During my second daycare search I did a better job. I was well rested since Annabelle was now sleeping through the night and I had good advice. Long before having switched daycares I consulted with a long time family friend who happens to be the work/life consultant at Harvard. When I mentioned some of the things that I was unhappy with she suggested I think about switching and gave me some advice. She advised I look for a place with college educated employees, a low turn over rate, a place where you are free to come whenever you want and can watch your childs room (which her last place didn’t) and she suggested looking at accreditaed (I don’t mean state licensed) daycares (since they are hard to come by it means that they work really hard to maintain their stanards and have taken a while to build their reputation).

It took Annabelle about 3 days to adjust. By the end of the first week she was walking to her cubby to put her shoes away and waving bye bye when she got to her classroom. By the end of the second week she would do a happy feet dance when she got to her classroom and now, 5 weeks later, she runs into her classroom and wont even look back to say goodbye. I was so worried about her having a hard time transitioning that I kept her someplace I wasn’t happy with for too long. If only I could go back in time… and I didn’t even get a whole 2 week refund after having pre-paid for 6 weeks.
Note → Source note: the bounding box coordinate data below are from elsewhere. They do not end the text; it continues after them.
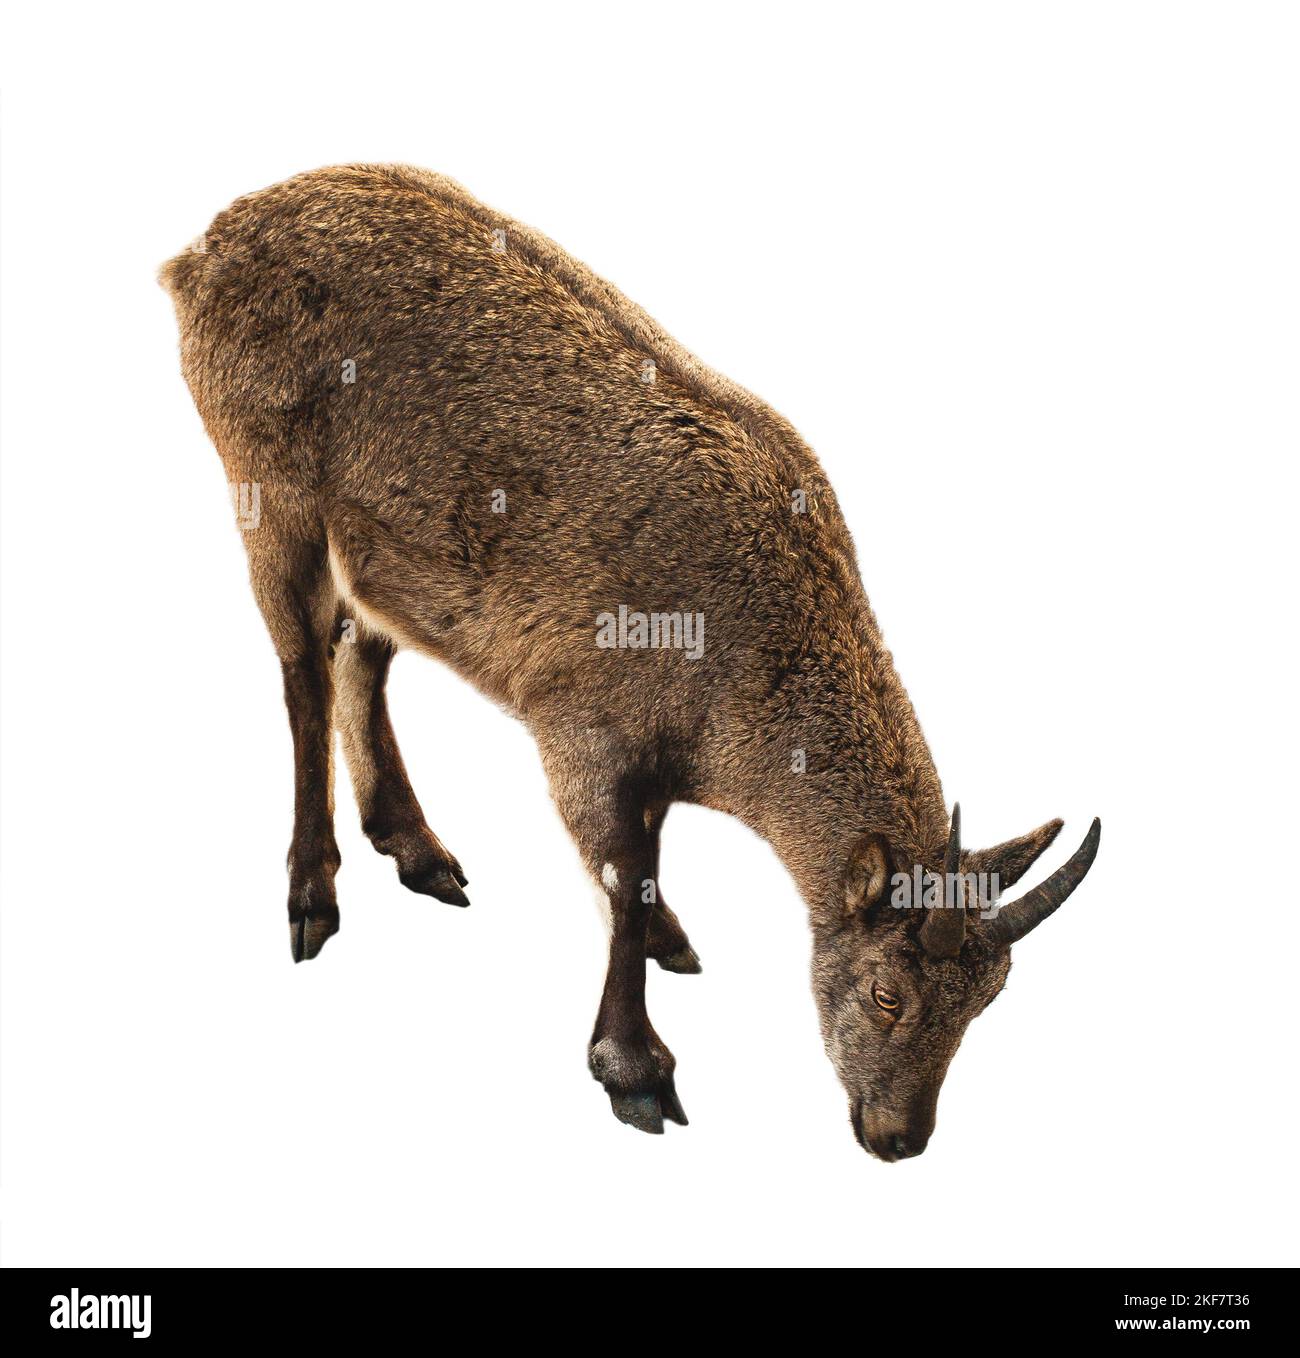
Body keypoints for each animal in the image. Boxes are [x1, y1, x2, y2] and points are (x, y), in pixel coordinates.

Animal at [160, 165, 1099, 1157]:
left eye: (986, 1002)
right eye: (888, 993)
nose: (897, 1138)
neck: (747, 674)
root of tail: (202, 250)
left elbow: (642, 877)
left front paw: (669, 944)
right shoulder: (585, 733)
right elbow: (622, 880)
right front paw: (636, 1073)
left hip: (390, 550)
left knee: (363, 655)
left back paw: (417, 850)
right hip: (267, 489)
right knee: (301, 669)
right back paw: (313, 895)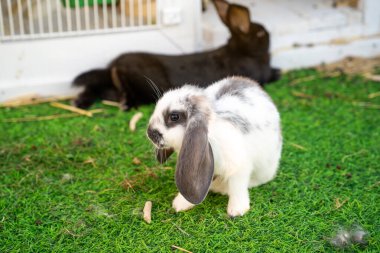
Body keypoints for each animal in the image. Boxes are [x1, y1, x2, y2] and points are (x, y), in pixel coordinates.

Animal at [72, 0, 280, 109]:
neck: (241, 51)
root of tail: (115, 66)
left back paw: (80, 103)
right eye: (261, 34)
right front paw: (278, 72)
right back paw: (124, 104)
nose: (269, 35)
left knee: (97, 89)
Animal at [146, 76, 282, 216]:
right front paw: (179, 204)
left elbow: (237, 188)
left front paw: (237, 210)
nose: (149, 133)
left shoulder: (238, 168)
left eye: (174, 116)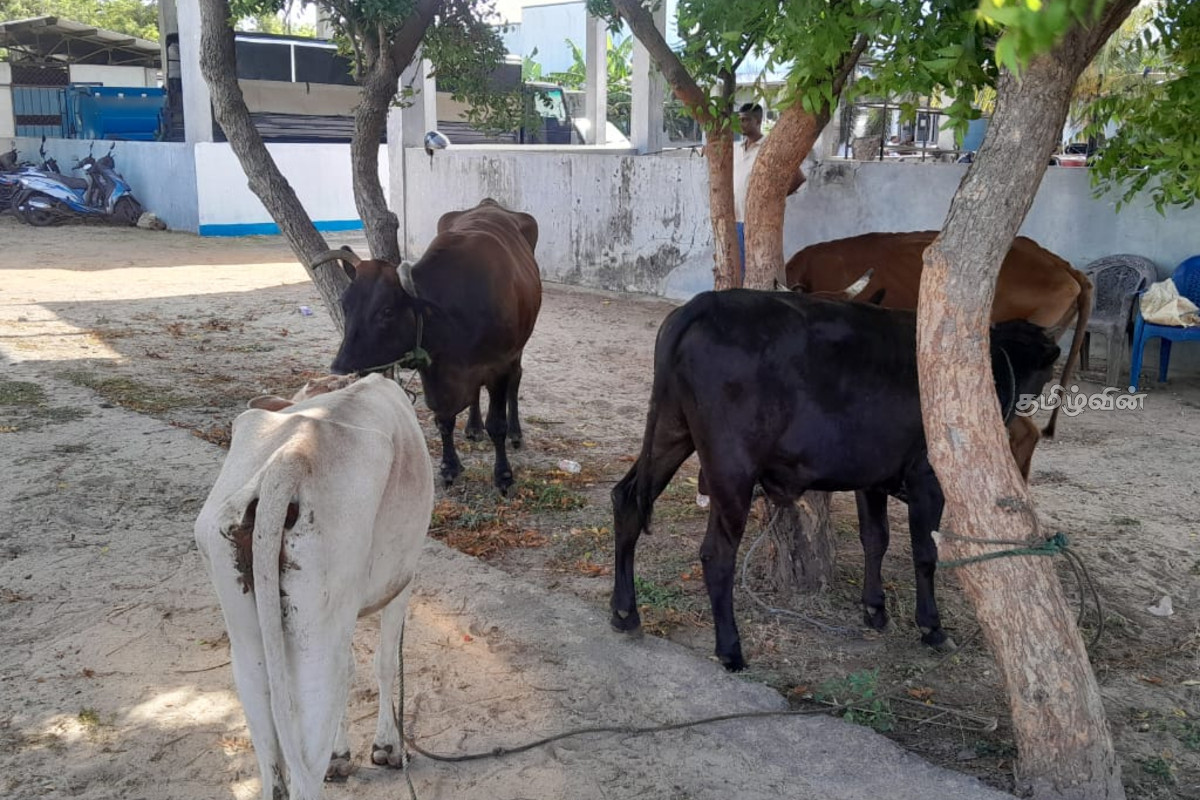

The moral of the story? Learn from my mistakes. Don’t sign up for a daycare that won’t let you come and spend at least an hour with them in the middle of the day. What are they doing in there that they don’t want you seeing?Think about outdoor space if that’s something that’s important to you and how often and for how long they go outside. Don’t forget emergency procedures. How do they prepare, where do they shelter, do they have monthly drills? Emergencies don’t happen every day but I promise you that if something does happen and you don’t know what is going on with your child you will need to be restrained to not drop everything you’re doing to run to get them. Find out what the policy is for dispensing medication or home remedies. What is the daily schedule like? Are there any extracuricular activities, what are they? (Throwing in a few mispronounced Spanish words does not count as a Spanish lesson, neither does watching Dora the Explorer when you have a no TV policy. I am a fluent Spanish speaker, you can not fool me). How often do they read books? Do kids have access to toys and books or do they only have access to one thing at a time? What about snacks? If they’re provided, what are they? Goldfish and knock off cheerios are absolutley not healthy snacks that should be eaten every single day. Especially if you claim to agree that they are not healthy choices. GGGGRRRRRR

This post turned out to be a lot longer than I anticipated. I hope there was some useful info in it besides my rant and deep regrets for not having switched sooner. If you have a few daycares you are thinking about you should be able to drop in whenever you want, unannounced, to see what’s going on. You should not need a special appointment to take a peek into what’s going on in your childs world. Did I miss anything? What else did you look at when choosing a daycare?